Perselisihan ini berakar pada keputusan yang dibuat dalam tahun-tahun sekitar pendirian Israel, ketika kepemimpinan sekuler negara tersebut berjanji memberikan otonomi dan hak istimewa kepada minoritas ultra-Ortodoks sebagai imbalan atas dukungan mereka dalam menciptakan negara yang sebagian besar sekuler. Selain diberikan pengecualian dari wajib militer, Haredim juga diizinkan untuk menjalankan sistem pendidikan mereka sendiri.

Ketika jumlah Haredim relatif kecil, hak istimewa mereka kurang berarti bagi mayoritas Israel. Namun, mereka merupakan kelompok terbesar yang berkembang paling cepat di Israel, sekarang jumlahnya melebihi satu juta jiwa, atau sekitar 13 persen dari populasi, naik dari 40.000 jiwa, atau 5 persen, pada tahun 1948. Diperkirakan bahwa mereka akan menyusun sekitar 16 persen dari penduduk negara ini pada tahun 2030.
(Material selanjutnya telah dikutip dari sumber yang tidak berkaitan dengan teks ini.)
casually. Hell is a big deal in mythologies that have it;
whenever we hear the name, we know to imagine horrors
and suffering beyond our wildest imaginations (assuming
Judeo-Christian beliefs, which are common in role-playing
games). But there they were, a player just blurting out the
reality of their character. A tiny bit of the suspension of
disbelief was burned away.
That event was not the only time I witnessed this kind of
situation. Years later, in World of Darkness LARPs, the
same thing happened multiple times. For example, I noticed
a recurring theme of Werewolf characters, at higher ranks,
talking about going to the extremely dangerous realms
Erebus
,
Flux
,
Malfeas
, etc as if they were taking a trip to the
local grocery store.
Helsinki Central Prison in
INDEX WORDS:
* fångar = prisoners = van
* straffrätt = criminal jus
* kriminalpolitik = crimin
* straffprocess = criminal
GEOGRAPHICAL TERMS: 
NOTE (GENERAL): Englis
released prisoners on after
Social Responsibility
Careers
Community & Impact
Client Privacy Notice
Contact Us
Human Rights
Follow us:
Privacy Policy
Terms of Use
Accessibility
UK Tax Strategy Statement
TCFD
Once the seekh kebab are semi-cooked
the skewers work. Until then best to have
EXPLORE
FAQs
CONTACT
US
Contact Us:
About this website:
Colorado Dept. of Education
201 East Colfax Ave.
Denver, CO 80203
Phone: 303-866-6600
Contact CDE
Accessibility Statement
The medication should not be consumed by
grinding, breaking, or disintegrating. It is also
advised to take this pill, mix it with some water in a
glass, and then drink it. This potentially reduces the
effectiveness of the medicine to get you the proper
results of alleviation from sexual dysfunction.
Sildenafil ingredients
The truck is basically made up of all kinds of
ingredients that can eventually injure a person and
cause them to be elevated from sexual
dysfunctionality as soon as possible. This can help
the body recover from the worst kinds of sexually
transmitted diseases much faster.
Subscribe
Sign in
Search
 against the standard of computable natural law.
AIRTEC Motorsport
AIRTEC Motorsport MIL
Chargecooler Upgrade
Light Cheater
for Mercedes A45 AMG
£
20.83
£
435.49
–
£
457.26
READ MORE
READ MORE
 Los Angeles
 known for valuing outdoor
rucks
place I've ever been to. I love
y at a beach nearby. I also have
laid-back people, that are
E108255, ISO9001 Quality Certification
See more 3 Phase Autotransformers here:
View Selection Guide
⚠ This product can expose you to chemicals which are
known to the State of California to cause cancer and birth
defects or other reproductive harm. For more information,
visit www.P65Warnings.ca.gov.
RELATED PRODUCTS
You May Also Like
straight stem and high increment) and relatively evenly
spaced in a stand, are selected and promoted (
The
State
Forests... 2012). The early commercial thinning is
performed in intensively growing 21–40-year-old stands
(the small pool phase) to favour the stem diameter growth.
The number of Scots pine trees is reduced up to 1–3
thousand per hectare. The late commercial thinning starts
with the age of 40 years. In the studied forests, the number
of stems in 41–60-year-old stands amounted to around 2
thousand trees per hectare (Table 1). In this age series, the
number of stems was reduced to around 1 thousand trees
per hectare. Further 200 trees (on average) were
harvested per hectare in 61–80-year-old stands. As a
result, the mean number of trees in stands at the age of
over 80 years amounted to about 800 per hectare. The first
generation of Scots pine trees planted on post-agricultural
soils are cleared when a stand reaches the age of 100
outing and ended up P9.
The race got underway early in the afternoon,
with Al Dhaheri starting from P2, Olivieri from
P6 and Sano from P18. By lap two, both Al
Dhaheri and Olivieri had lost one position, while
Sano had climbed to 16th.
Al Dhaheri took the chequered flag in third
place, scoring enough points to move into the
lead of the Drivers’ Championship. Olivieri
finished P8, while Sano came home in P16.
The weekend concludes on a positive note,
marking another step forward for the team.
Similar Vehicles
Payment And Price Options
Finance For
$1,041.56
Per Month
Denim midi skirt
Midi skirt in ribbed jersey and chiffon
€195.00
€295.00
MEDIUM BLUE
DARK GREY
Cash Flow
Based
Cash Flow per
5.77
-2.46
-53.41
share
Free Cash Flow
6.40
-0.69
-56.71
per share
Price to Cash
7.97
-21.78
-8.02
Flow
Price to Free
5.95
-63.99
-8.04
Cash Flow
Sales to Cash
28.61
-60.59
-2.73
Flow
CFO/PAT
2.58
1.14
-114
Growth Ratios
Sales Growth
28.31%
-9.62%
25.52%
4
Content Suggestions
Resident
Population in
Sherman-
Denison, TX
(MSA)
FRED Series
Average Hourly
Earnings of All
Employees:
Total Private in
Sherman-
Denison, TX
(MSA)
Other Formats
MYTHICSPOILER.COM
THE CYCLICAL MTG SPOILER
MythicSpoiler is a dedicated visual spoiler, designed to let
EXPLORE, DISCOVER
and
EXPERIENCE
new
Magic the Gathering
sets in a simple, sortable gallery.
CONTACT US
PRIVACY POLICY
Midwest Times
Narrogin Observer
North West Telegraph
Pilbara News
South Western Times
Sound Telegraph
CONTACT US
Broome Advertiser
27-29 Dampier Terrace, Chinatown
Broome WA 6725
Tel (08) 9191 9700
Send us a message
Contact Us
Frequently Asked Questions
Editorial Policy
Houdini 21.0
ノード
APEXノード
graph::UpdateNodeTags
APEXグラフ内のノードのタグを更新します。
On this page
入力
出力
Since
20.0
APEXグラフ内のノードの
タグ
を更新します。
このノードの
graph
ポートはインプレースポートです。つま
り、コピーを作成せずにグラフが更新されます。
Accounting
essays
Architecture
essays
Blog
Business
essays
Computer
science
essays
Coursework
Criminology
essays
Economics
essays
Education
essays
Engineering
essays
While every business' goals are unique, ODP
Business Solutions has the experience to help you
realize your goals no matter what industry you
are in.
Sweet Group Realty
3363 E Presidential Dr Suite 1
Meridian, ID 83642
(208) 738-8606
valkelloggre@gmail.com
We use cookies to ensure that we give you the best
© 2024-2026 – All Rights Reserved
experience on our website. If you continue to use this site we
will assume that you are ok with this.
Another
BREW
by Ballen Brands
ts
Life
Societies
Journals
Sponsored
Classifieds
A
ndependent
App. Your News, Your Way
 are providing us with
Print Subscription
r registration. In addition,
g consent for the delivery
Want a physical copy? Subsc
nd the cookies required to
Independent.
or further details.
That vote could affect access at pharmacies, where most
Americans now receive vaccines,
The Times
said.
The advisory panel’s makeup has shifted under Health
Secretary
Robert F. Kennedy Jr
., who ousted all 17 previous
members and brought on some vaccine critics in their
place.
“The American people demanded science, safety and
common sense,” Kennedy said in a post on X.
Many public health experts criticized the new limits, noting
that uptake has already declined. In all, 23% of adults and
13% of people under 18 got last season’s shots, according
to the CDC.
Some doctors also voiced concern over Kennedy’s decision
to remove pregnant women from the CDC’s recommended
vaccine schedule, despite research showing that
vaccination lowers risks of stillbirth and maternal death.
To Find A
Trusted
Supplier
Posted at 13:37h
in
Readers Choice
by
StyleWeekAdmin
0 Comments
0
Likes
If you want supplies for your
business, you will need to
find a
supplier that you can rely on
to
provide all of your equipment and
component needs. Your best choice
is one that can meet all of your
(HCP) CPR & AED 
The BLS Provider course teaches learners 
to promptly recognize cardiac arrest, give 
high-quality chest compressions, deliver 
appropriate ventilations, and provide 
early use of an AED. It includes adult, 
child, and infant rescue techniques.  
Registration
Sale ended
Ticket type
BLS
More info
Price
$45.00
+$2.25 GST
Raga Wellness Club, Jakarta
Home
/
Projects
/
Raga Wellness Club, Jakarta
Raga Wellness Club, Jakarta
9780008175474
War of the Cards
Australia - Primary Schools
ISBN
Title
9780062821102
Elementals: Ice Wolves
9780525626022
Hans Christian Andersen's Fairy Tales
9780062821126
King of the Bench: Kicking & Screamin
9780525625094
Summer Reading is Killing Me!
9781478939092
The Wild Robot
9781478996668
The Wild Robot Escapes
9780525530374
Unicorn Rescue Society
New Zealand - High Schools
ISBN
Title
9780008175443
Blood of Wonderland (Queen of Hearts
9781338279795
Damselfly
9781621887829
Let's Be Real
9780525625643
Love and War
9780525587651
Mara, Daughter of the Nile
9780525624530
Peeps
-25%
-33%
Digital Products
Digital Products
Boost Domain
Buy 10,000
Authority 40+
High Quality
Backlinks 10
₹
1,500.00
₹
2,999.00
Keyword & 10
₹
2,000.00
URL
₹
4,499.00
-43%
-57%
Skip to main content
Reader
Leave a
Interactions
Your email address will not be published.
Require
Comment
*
Jika Mahjura Agung bisa meyakinkan bahwa pemerintahan Mr. Netanyahu sedang melakukan upaya serius untuk mengatasi masalah ini, para hakim mungkin akan memberikan Knesset waktu untuk melewati undang-undang. Jika tidak, pengadilan kemungkinan akan memutuskan untuk memerintahkan tindakan segera, yang dapat menimbulkan krisis bagi Mr. Netanyahu, yang koalisi politiknya bergantung pada dukungan dari ultra-Ortodoks.